Run this tool instantly in your browser. No signup and no server-side processing.

JWT Decoder

Decode JSON Web Tokens instantly. Never sends your token to any server.

Encoded Token

Header

Payload

JWT Decoder: complete usage guide

Decode JWT headers and payload claims to inspect token structure during authentication and authorization debugging with a repeatable, privacy-first review workflow that helps teams isolate claim issues before escalating to signature, key-distribution, or policy-layer analysis.

What this tool does

It parses JWT segments and renders header plus payload JSON in readable form so you can validate claim shape before touching backend logs.

It highlights common claim checkpoints like exp, nbf, iat, aud, and iss to reduce guesswork when troubleshooting token rejection errors.

It gives teams a fast decode baseline during incident triage, allowing product, backend, and platform engineers to discuss the same token facts.

Typical use cases

Inspect tokens returned by staging identity providers before wiring full verification middleware.
Confirm claim evolution after login, refresh, and impersonation flows across environments.
Triage support tickets where users report invalid token or forbidden responses.
Compare token payload differences between web, mobile, and service-to-service clients.
Verify rollout safety when authentication providers add new custom claims or change audience conventions.

Input examples

JWT token

eyJhbGciOiJIUzI1NiIsInR5cCI6IkpXVCJ9.eyJzdWIiOiIxMjM0NSIsImFkbWluIjp0cnVlfQ.sgn

Header focus

{"alg":"HS256","typ":"JWT"}

Claim focus

{"sub":"12345","aud":"api","exp":1740500000}

Output examples

Decoded header

{
  "alg": "HS256",
  "typ": "JWT"
}

Decoded payload

{
  "sub": "12345",
  "admin": true
}

Review checklist

Verify iss/aud/exp alignment with current environment before signature debugging.

Incident handoff note

Capture token issue context with claim timestamps and expected audience to accelerate backend security triage.

Common errors and fixes

Token has fewer than 3 segments

Ensure token format is header.payload.signature.

Invalid Base64URL segment

Check copy/paste issues or accidental line breaks.

Assuming decode means verify

Use JWT verify flow to validate signature separately.

Timezone confusion on exp claim

Interpret epoch claims in UTC and compare with server clock skew policy.

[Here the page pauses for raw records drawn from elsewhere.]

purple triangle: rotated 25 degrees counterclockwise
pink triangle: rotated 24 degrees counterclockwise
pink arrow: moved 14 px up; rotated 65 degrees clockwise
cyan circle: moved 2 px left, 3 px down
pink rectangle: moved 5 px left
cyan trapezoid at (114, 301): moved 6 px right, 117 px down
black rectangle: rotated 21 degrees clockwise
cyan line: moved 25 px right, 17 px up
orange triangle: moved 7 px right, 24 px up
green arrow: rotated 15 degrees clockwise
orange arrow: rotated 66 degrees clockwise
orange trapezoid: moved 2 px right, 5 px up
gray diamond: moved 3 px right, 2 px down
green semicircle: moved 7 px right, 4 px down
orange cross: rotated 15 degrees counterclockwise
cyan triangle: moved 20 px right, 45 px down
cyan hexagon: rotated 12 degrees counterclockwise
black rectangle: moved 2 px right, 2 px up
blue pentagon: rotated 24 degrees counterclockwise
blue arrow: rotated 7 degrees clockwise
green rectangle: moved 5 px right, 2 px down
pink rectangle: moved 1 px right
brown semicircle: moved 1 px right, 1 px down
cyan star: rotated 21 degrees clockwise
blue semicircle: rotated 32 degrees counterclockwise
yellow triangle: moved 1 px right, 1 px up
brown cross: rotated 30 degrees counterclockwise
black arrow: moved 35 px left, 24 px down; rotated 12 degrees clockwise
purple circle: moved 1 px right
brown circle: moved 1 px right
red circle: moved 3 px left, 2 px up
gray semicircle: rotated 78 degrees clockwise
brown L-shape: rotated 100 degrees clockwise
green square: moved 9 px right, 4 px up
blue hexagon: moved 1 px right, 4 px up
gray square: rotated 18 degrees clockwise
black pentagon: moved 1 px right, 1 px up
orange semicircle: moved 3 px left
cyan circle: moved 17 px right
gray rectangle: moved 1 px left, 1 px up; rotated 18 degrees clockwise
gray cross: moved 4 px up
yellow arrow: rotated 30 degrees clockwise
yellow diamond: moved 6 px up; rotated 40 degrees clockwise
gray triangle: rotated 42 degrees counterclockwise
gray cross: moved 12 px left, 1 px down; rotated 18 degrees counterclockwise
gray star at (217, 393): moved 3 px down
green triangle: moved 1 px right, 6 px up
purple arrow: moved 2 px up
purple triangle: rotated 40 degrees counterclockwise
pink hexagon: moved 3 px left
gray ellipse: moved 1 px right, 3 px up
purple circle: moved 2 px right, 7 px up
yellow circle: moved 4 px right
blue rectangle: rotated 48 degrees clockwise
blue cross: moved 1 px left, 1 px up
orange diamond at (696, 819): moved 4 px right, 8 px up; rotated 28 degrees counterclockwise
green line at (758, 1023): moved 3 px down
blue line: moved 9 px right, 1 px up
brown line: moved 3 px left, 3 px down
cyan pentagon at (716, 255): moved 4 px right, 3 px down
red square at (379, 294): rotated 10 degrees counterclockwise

Wrong tenant or audience mapping

Cross-check aud and tenant-specific claims against the exact environment and client id in use.

Token from different issuer

Confirm iss claim matches the configured identity provider endpoint for the target application.

Security and privacy notes

Token decoding is local and does not call remote APIs.
Do not paste production secrets; only inspect token strings here.
Mask user identifiers before sharing decoded payload screenshots in cross-team channels.
For compliance-sensitive environments, keep decoded claim review inside approved internal tooling and ticket systems.

Step-by-step workflow

Start with a minimal input for JWT Decoder and verify baseline behavior first.
Make assumptions explicit: encoding, delimiter strategy, and timezone.
Change one variable at a time and compare output diffs.
Keep one verified output snapshot as a team reference.

Quality checklist before sharing output

Confirm JWT Decoder output is deterministic across repeated runs with identical input.
Check boundary inputs (empty values, long fields, invalid characters).
Remove sensitive data before sharing output externally.
Verify final rendering on both desktop and mobile viewports.